[Raw data]

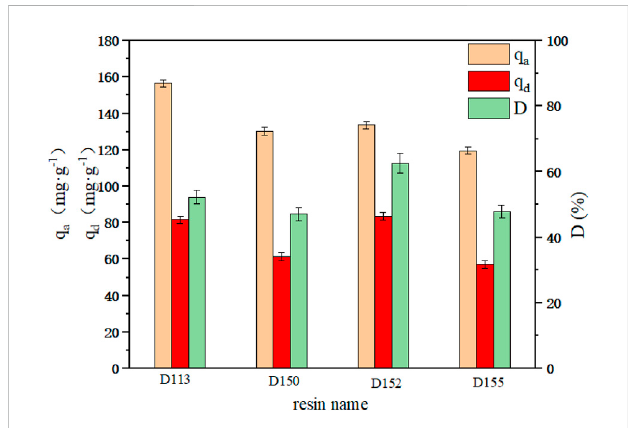
FIGURE 1 Adsorption and desorption capacity of different cation exchange resins.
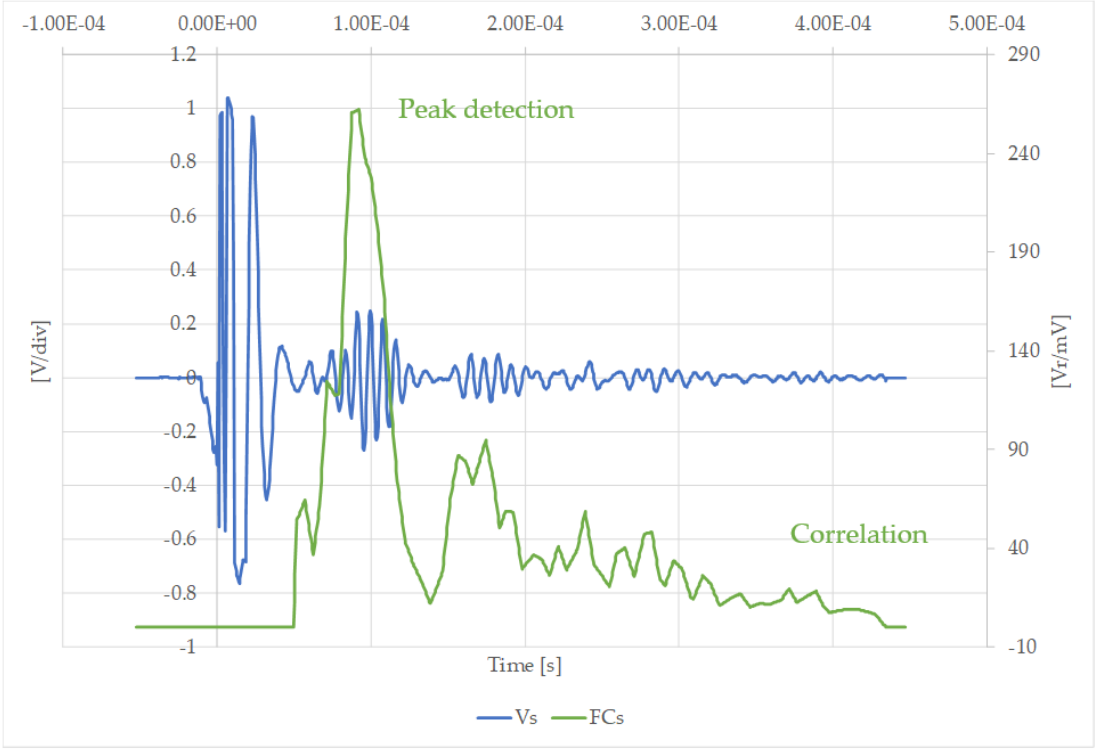
Figure 17. Measured, Vs [V / div], and filtered signal, FCs [Vr / mV], after using the correlation filter in the case of a partial silicone blockage at position A.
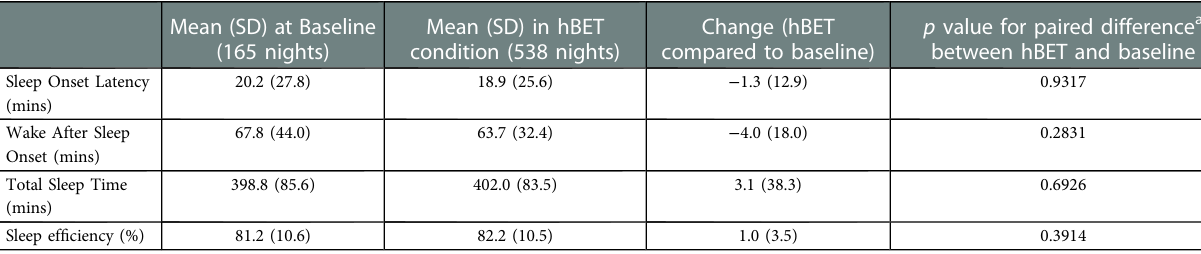
Change (hBET compared to baseline)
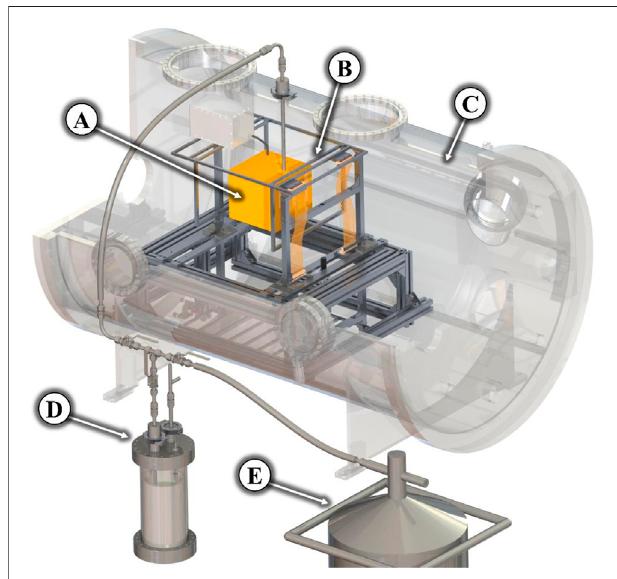
FIGURE 2 | Measurement setup with the cryo-box (A) on the thrust balance (B) inside the vacuum chamber (C) connected to a liquid nitrogen evaporator (D) and supplied by a dewar (E)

[/Raw data]

• Task objective
What you return must match the data above exactly, with no images included.

• Written response
FIGURE 1 Adsorption and desorption capacity of different cation exchange resins.
Figure 17. Measured, Vs [V / div], and filtered signal, FCs [Vr / mV], after using the correlation filter in the case of a partial silicone blockage at position A.
Change (hBET compared to baseline)
FIGURE 2 | Measurement setup with the cryo-box (A) on the thrust balance (B) inside the vacuum chamber (C) connected to a liquid nitrogen evaporator (D) and supplied by a dewar (E)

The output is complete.